***** PROVIDED RECORDS *****

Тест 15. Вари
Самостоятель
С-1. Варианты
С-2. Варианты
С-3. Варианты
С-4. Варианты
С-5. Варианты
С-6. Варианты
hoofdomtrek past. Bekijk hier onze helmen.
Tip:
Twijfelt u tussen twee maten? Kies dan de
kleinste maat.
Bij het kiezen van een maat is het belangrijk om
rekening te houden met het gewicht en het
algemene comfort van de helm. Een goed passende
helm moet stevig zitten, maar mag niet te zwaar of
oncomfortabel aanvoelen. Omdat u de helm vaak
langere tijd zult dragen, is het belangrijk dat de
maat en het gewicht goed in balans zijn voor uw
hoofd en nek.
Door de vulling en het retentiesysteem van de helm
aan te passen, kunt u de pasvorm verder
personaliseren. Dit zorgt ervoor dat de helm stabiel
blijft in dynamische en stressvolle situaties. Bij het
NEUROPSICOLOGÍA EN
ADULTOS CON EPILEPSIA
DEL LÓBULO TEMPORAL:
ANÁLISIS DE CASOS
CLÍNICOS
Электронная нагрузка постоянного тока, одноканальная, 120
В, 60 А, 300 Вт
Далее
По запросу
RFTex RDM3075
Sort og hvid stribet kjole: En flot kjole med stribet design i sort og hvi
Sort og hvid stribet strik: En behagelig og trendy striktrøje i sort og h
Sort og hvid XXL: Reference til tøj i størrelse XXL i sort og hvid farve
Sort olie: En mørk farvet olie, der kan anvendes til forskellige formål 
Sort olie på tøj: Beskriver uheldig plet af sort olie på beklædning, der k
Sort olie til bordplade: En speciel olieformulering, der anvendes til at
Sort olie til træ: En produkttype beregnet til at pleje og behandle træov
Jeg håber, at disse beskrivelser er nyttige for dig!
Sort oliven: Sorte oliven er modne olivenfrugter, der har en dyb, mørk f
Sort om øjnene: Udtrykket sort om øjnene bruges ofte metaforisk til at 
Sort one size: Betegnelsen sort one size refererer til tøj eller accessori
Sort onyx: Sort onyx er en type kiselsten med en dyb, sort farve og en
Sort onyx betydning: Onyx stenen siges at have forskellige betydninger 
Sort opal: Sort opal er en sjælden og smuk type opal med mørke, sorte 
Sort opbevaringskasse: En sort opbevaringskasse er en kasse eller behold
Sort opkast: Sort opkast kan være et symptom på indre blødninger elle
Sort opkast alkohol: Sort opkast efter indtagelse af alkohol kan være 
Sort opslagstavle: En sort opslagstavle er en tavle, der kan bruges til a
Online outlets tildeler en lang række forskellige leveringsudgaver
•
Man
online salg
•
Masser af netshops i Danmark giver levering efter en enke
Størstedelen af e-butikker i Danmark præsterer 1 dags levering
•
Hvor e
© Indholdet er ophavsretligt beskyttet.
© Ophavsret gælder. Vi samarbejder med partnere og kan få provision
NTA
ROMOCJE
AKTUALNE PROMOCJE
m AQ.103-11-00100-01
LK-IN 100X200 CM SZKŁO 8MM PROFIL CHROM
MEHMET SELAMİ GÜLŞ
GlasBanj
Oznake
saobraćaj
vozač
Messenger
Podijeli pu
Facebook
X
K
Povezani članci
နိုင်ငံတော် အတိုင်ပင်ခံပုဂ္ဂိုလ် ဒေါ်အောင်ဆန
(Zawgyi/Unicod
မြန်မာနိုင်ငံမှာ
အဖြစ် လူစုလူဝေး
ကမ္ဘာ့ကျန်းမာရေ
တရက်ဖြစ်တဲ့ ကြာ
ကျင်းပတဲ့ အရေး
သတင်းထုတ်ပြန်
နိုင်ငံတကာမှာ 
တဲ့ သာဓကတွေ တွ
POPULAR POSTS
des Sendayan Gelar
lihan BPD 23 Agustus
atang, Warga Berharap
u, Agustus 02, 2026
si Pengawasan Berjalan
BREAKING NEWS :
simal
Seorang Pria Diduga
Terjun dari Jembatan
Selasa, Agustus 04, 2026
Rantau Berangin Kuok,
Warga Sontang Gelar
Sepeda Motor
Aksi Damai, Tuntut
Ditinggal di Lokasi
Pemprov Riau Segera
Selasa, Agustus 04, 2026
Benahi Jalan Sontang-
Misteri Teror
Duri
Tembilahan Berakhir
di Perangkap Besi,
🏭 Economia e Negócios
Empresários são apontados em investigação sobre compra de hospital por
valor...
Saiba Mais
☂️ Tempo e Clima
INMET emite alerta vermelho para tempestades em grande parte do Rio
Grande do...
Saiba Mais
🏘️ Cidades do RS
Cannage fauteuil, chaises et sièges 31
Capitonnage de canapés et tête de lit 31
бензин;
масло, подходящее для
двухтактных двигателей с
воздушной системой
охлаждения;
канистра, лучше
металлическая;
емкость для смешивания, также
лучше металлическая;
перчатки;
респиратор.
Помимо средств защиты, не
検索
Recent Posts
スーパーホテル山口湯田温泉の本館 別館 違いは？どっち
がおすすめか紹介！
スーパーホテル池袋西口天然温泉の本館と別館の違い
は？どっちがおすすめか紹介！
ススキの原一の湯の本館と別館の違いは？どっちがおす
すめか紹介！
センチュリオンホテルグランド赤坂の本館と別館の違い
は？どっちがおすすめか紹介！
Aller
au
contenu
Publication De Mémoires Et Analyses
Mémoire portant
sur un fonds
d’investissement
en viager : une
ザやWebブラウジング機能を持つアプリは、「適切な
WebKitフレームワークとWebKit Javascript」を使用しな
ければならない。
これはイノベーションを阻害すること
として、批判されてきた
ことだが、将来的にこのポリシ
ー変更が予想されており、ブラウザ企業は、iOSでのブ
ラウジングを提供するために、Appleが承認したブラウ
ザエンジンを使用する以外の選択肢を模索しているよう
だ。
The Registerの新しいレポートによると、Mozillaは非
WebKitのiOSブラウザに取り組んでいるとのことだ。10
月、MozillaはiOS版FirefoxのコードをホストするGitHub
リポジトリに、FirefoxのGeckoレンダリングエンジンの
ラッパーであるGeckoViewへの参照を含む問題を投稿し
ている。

*****

> EXERCISE BRIEF: Please copy out the text of every entry above word for word, keeping each line break where it falls.

> EXERCISE SOLUTION:
Тест 15. Вари
Самостоятель
С-1. Варианты
С-2. Варианты
С-3. Варианты
С-4. Варианты
С-5. Варианты
С-6. Варианты
hoofdomtrek past. Bekijk hier onze helmen.
Tip:
Twijfelt u tussen twee maten? Kies dan de
kleinste maat.
Bij het kiezen van een maat is het belangrijk om
rekening te houden met het gewicht en het
algemene comfort van de helm. Een goed passende
helm moet stevig zitten, maar mag niet te zwaar of
oncomfortabel aanvoelen. Omdat u de helm vaak
langere tijd zult dragen, is het belangrijk dat de
maat en het gewicht goed in balans zijn voor uw
hoofd en nek.
Door de vulling en het retentiesysteem van de helm
aan te passen, kunt u de pasvorm verder
personaliseren. Dit zorgt ervoor dat de helm stabiel
blijft in dynamische en stressvolle situaties. Bij het
NEUROPSICOLOGÍA EN
ADULTOS CON EPILEPSIA
DEL LÓBULO TEMPORAL:
ANÁLISIS DE CASOS
CLÍNICOS
Электронная нагрузка постоянного тока, одноканальная, 120
В, 60 А, 300 Вт
Далее
По запросу
RFTex RDM3075
Sort og hvid stribet kjole: En flot kjole med stribet design i sort og hvi
Sort og hvid stribet strik: En behagelig og trendy striktrøje i sort og h
Sort og hvid XXL: Reference til tøj i størrelse XXL i sort og hvid farve
Sort olie: En mørk farvet olie, der kan anvendes til forskellige formål 
Sort olie på tøj: Beskriver uheldig plet af sort olie på beklædning, der k
Sort olie til bordplade: En speciel olieformulering, der anvendes til at
Sort olie til træ: En produkttype beregnet til at pleje og behandle træov
Jeg håber, at disse beskrivelser er nyttige for dig!
Sort oliven: Sorte oliven er modne olivenfrugter, der har en dyb, mørk f
Sort om øjnene: Udtrykket sort om øjnene bruges ofte metaforisk til at 
Sort one size: Betegnelsen sort one size refererer til tøj eller accessori
Sort onyx: Sort onyx er en type kiselsten med en dyb, sort farve og en
Sort onyx betydning: Onyx stenen siges at have forskellige betydninger 
Sort opal: Sort opal er en sjælden og smuk type opal med mørke, sorte 
Sort opbevaringskasse: En sort opbevaringskasse er en kasse eller behold
Sort opkast: Sort opkast kan være et symptom på indre blødninger elle
Sort opkast alkohol: Sort opkast efter indtagelse af alkohol kan være 
Sort opslagstavle: En sort opslagstavle er en tavle, der kan bruges til a
Online outlets tildeler en lang række forskellige leveringsudgaver
•
Man
online salg
•
Masser af netshops i Danmark giver levering efter en enke
Størstedelen af e-butikker i Danmark præsterer 1 dags levering
•
Hvor e
© Indholdet er ophavsretligt beskyttet.
© Ophavsret gælder. Vi samarbejder med partnere og kan få provision
NTA
ROMOCJE
AKTUALNE PROMOCJE
m AQ.103-11-00100-01
LK-IN 100X200 CM SZKŁO 8MM PROFIL CHROM
MEHMET SELAMİ GÜLŞ
GlasBanj
Oznake
saobraćaj
vozač
Messenger
Podijeli pu
Facebook
X
K
Povezani članci
နိုင်ငံတော် အတိုင်ပင်ခံပုဂ္ဂိုလ် ဒေါ်အောင်ဆန
(Zawgyi/Unicod
မြန်မာနိုင်ငံမှာ
အဖြစ် လူစုလူဝေး
ကမ္ဘာ့ကျန်းမာရေ
တရက်ဖြစ်တဲ့ ကြာ
ကျင်းပတဲ့ အရေး
သတင်းထုတ်ပြန်
နိုင်ငံတကာမှာ 
တဲ့ သာဓကတွေ တွ
POPULAR POSTS
des Sendayan Gelar
lihan BPD 23 Agustus
atang, Warga Berharap
u, Agustus 02, 2026
si Pengawasan Berjalan
BREAKING NEWS :
simal
Seorang Pria Diduga
Terjun dari Jembatan
Selasa, Agustus 04, 2026
Rantau Berangin Kuok,
Warga Sontang Gelar
Sepeda Motor
Aksi Damai, Tuntut
Ditinggal di Lokasi
Pemprov Riau Segera
Selasa, Agustus 04, 2026
Benahi Jalan Sontang-
Misteri Teror
Duri
Tembilahan Berakhir
di Perangkap Besi,
🏭 Economia e Negócios
Empresários são apontados em investigação sobre compra de hospital por
valor...
Saiba Mais
☂️ Tempo e Clima
INMET emite alerta vermelho para tempestades em grande parte do Rio
Grande do...
Saiba Mais
🏘️ Cidades do RS
Cannage fauteuil, chaises et sièges 31
Capitonnage de canapés et tête de lit 31
бензин;
масло, подходящее для
двухтактных двигателей с
воздушной системой
охлаждения;
канистра, лучше
металлическая;
емкость для смешивания, также
лучше металлическая;
перчатки;
респиратор.
Помимо средств защиты, не
検索
Recent Posts
スーパーホテル山口湯田温泉の本館 別館 違いは？どっち
がおすすめか紹介！
スーパーホテル池袋西口天然温泉の本館と別館の違い
は？どっちがおすすめか紹介！
ススキの原一の湯の本館と別館の違いは？どっちがおす
すめか紹介！
センチュリオンホテルグランド赤坂の本館と別館の違い
は？どっちがおすすめか紹介！
Aller
au
contenu
Publication De Mémoires Et Analyses
Mémoire portant
sur un fonds
d’investissement
en viager : une
ザやWebブラウジング機能を持つアプリは、「適切な
WebKitフレームワークとWebKit Javascript」を使用しな
ければならない。
これはイノベーションを阻害すること
として、批判されてきた
ことだが、将来的にこのポリシ
ー変更が予想されており、ブラウザ企業は、iOSでのブ
ラウジングを提供するために、Appleが承認したブラウ
ザエンジンを使用する以外の選択肢を模索しているよう
だ。
The Registerの新しいレポートによると、Mozillaは非
WebKitのiOSブラウザに取り組んでいるとのことだ。10
月、MozillaはiOS版FirefoxのコードをホストするGitHub
リポジトリに、FirefoxのGeckoレンダリングエンジンの
ラッパーであるGeckoViewへの参照を含む問題を投稿し
ている。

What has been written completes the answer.